╔══
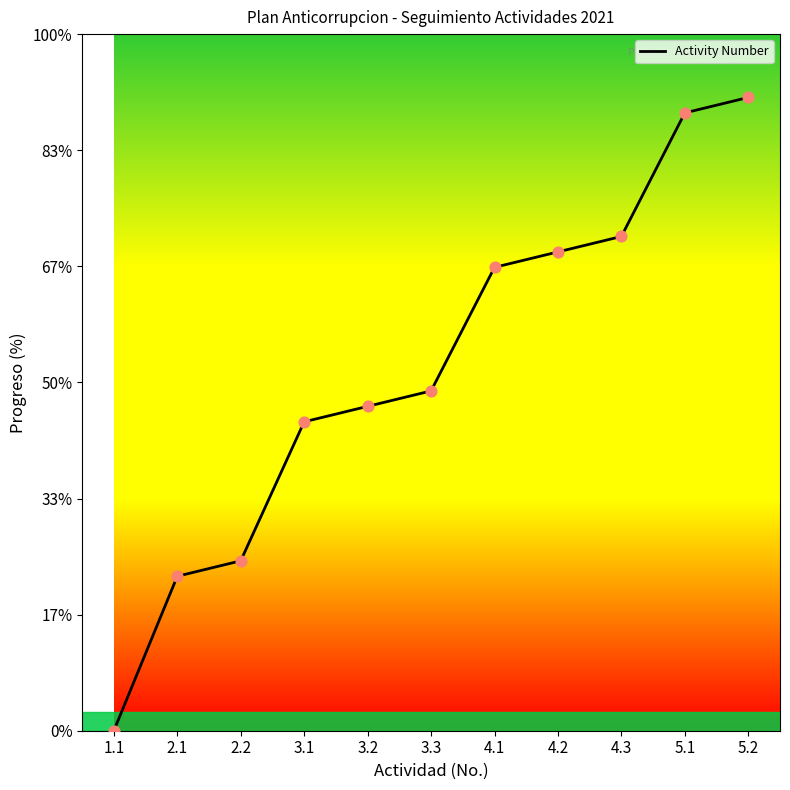

What is the ratio of the value at 3.2 to the value at 5.1?

0.5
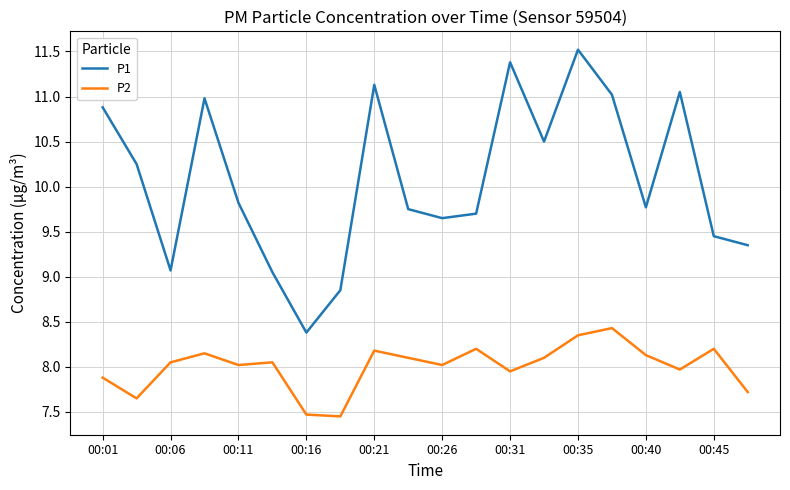

What is the maximum value for P2?

8.4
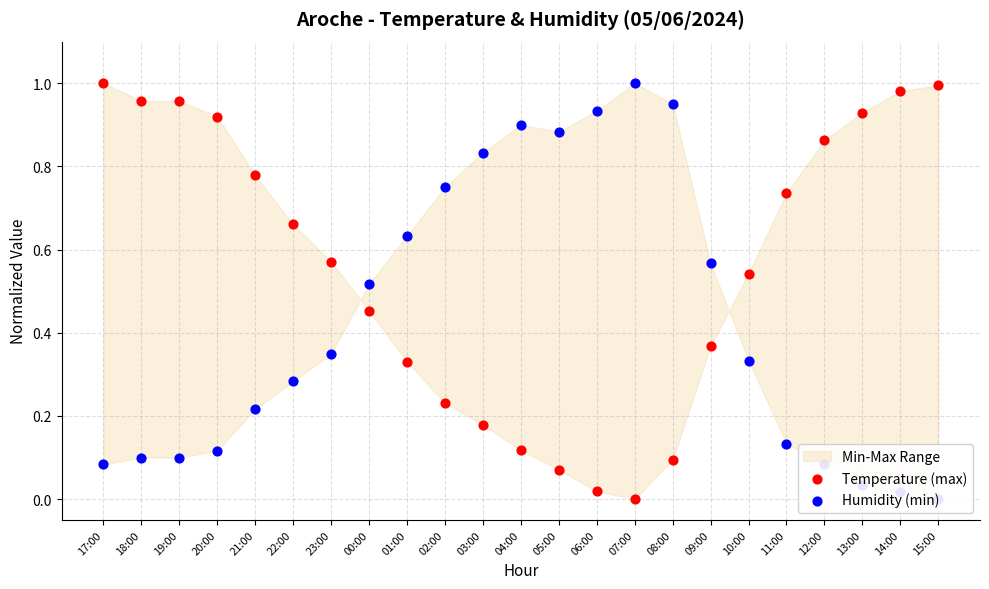

At which category is the sum across all series the highest?

17:00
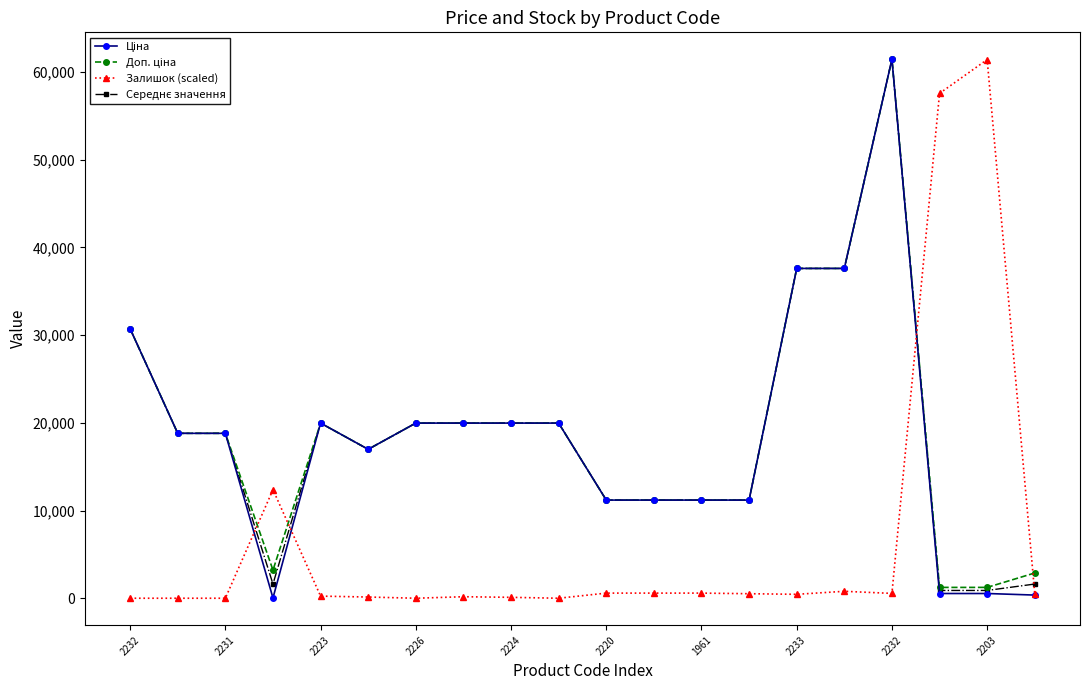

What is the maximum value shown in the chart?

61434.3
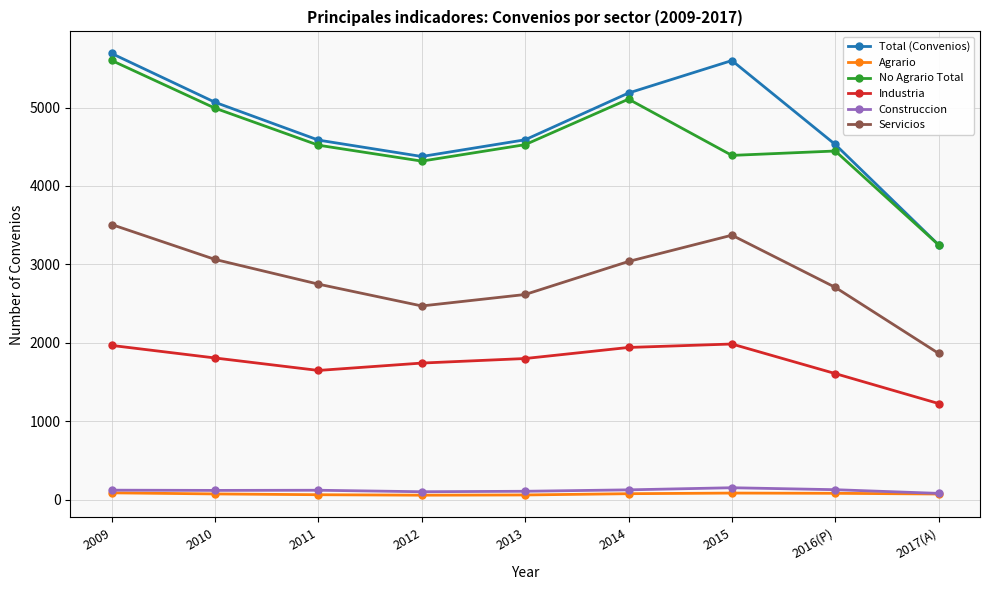

What is the value of the Agrario point at the 4th from the left?

59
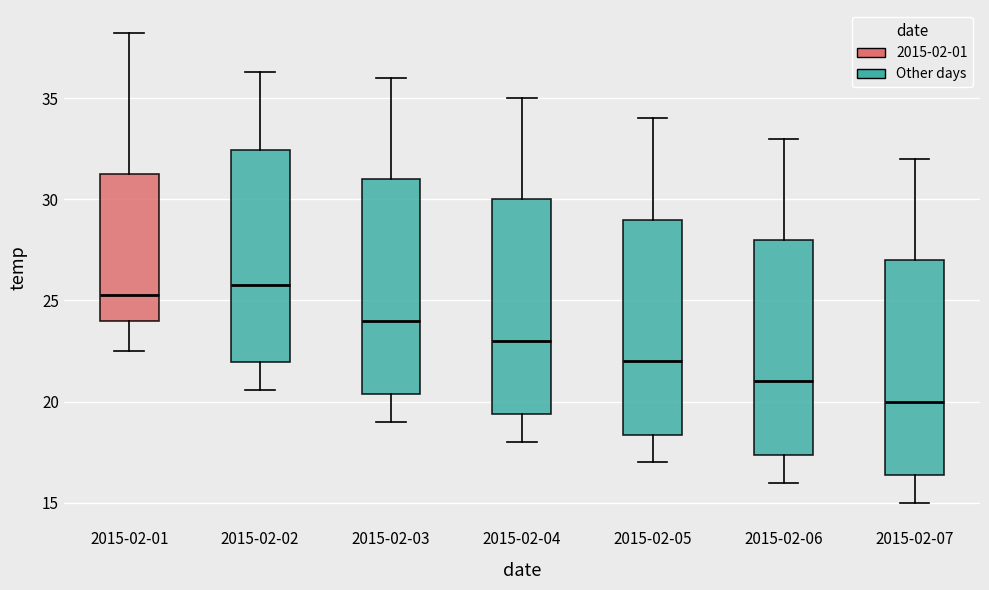

Reading left to right, read every box against the y-axis: the position of its median line, the range the box covers, and the ends of its whiskers. The values are not printed on the chart, so give them approximately, as read against the axis.

2015-02-01: median 25.5, box 24.0 to 31.5, whiskers 22.5 to 38.0
2015-02-02: median 26.0, box 22.0 to 32.5, whiskers 20.5 to 36.5
2015-02-03: median 24.0, box 20.5 to 31.0, whiskers 19.0 to 36.0
2015-02-04: median 23.0, box 19.5 to 30.0, whiskers 18.0 to 35.0
2015-02-05: median 22.0, box 18.5 to 29.0, whiskers 17.0 to 34.0
2015-02-06: median 21.0, box 17.5 to 28.0, whiskers 16.0 to 33.0
2015-02-07: median 20.0, box 16.5 to 27.0, whiskers 15.0 to 32.0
╚══
* Required work
Recast the material above as a Markdown table with the columns Row and Text, putting each non-blank line in its own row with a running number. Leave the pictures out.

* Finished task
| Row | Text |
|---|---|
| 1 | What is the ratio of the value at 3.2 to the value at 5.1? |
| 2 | 0.5 |
| 3 | What is the maximum value for P2? |
| 4 | 8.4 |
| 5 | At which category is the sum across all series the highest? |
| 6 | 17:00 |
| 7 | What is the maximum value shown in the chart? |
| 8 | 61434.3 |
| 9 | What is the value of the Agrario point at the 4th from the left? |
| 10 | 59 |
| 11 | Reading left to right, read every box against the y-axis: the position of its median line, the range the box covers, and the ends of its whiskers. The values are not printed on the chart, so give them approximately, as read against the axis. |
| 12 | 2015-02-01: median 25.5, box 24.0 to 31.5, whiskers 22.5 to 38.0 |
| 13 | 2015-02-02: median 26.0, box 22.0 to 32.5, whiskers 20.5 to 36.5 |
| 14 | 2015-02-03: median 24.0, box 20.5 to 31.0, whiskers 19.0 to 36.0 |
| 15 | 2015-02-04: median 23.0, box 19.5 to 30.0, whiskers 18.0 to 35.0 |
| 16 | 2015-02-05: median 22.0, box 18.5 to 29.0, whiskers 17.0 to 34.0 |
| 17 | 2015-02-06: median 21.0, box 17.5 to 28.0, whiskers 16.0 to 33.0 |
| 18 | 2015-02-07: median 20.0, box 16.5 to 27.0, whiskers 15.0 to 32.0 |